### EXCERPT TO READ

There’s a sock hidden in my home, and I can’t find it.
I invited four friends over “for tea, toast and poetry,” and I had some ideas for how we’d spend our time. Everyone was asked to bring a poem they liked, to read aloud, and a mischief item. I’d set up my Christmas tree, with a skirt of poetry books, and set out some art supplies. I thought we might discuss our relationships to poetry and trim my tree with words. I didn’t expect a stealth sock.
We never made it to the tree. In fact, it took us nearly an hour to make it to poetry. My guests didn’t know each other (well, the married couple knew each other). But they’re all inquisitive, so they set to meeting and jelling while I sliced the bakery breads.
They’d chosen poems, and I made them choose again. What mug would you like? What kind of tea? Sugar, honey, lemon, half & half? Cinnamon raisin bread, challah or both? Toaster or toaster oven? Regular butter or honey butter? Cinnamon mixed with granulated sugar or with powdered sugar? I let them toast and adorn their bread themselves.

### MATERIAL PROVIDED
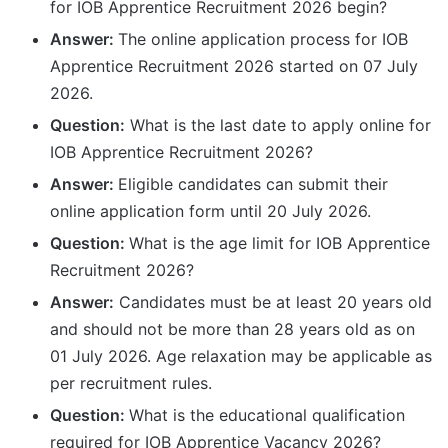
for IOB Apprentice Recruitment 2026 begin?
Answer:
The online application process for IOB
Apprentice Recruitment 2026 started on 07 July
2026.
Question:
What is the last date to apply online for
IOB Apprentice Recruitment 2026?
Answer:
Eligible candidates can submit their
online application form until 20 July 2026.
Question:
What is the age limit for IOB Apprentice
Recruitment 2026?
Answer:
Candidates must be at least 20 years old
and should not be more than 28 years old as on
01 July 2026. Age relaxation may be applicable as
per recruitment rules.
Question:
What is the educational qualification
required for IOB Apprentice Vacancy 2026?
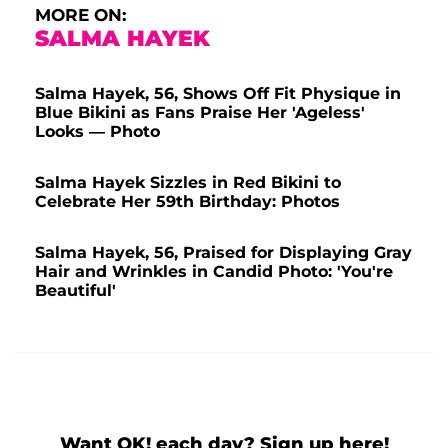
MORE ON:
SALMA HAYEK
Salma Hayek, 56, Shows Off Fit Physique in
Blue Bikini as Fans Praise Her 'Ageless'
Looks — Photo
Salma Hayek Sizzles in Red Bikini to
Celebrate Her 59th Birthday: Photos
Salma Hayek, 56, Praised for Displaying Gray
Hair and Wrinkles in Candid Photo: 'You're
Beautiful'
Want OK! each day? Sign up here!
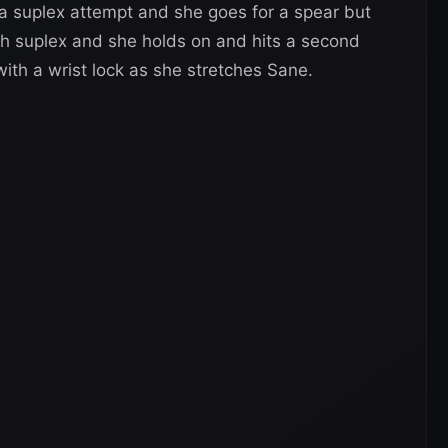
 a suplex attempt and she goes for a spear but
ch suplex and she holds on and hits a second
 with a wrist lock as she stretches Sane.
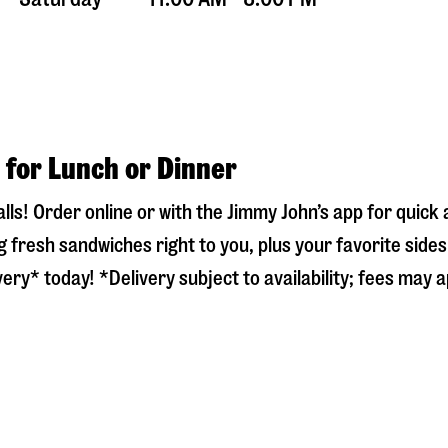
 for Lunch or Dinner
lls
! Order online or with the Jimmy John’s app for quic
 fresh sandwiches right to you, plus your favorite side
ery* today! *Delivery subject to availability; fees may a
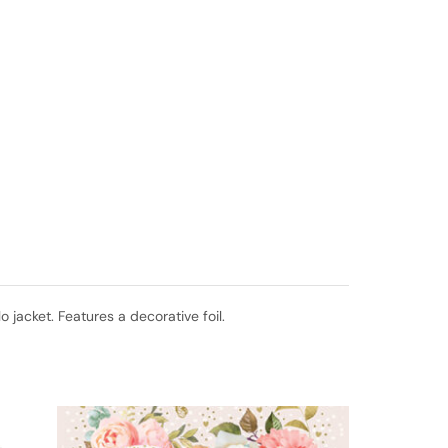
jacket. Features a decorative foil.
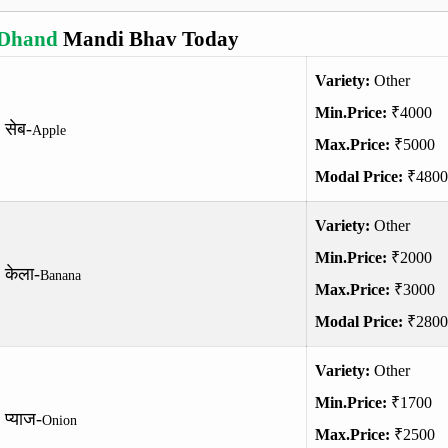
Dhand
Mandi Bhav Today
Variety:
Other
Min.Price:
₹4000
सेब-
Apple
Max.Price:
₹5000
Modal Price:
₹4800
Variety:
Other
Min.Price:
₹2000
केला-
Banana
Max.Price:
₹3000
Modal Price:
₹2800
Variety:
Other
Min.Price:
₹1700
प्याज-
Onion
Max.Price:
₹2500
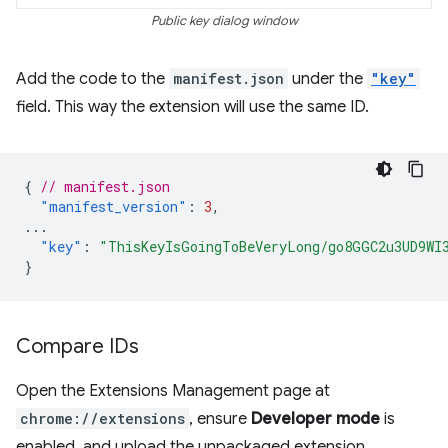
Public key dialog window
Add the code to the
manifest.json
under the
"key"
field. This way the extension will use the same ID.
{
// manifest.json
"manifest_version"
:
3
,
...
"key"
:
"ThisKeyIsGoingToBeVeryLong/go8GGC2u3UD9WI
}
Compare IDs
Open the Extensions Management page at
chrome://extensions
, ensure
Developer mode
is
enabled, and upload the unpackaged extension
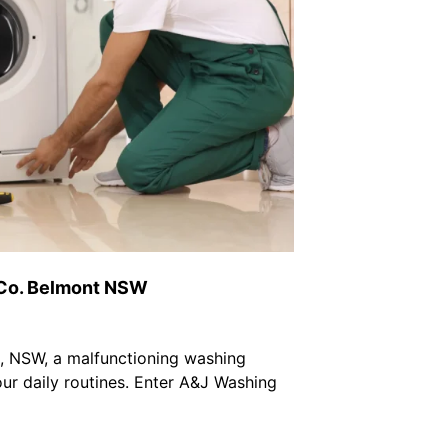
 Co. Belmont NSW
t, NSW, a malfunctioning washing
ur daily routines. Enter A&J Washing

### TASKS TO COMPLETE
- A) In the tea-and-poetry essay, turn the paragraph beginning "They'd chosen poems" into a short bulleted list that keeps its main facts.
- B) Per the tea-and-poetry essay, what was each guest asked to bring?
- C) From the tea-and-poetry essay, write out the stretch from "There’s a sock" through "a stealth sock.".

### TASK-BY-TASK ANSWERS
- A)
- After the guests had chosen poems, the host had them choose again.
- Mug
- Tea type
- Additions: sugar, honey, lemon, or half & half
- Bread: cinnamon raisin, challah, or both
- Toaster or toaster oven
- Regular butter or honey butter
- Cinnamon mixed with granulated sugar or with powdered sugar
- The guests toasted and topped their own bread.

- B) A poem they liked, to read aloud, and a mischief item.

- C)
There’s a sock hidden in my home, and I can’t find it.
I invited four friends over “for tea, toast and poetry,” and I had some ideas for how we’d spend our time. Everyone was asked to bring a poem they liked, to read aloud, and a mischief item. I’d set up my Christmas tree, with a skirt of poetry books, and set out some art supplies. I thought we might discuss our relationships to poetry and trim my tree with words. I didn’t expect a stealth sock.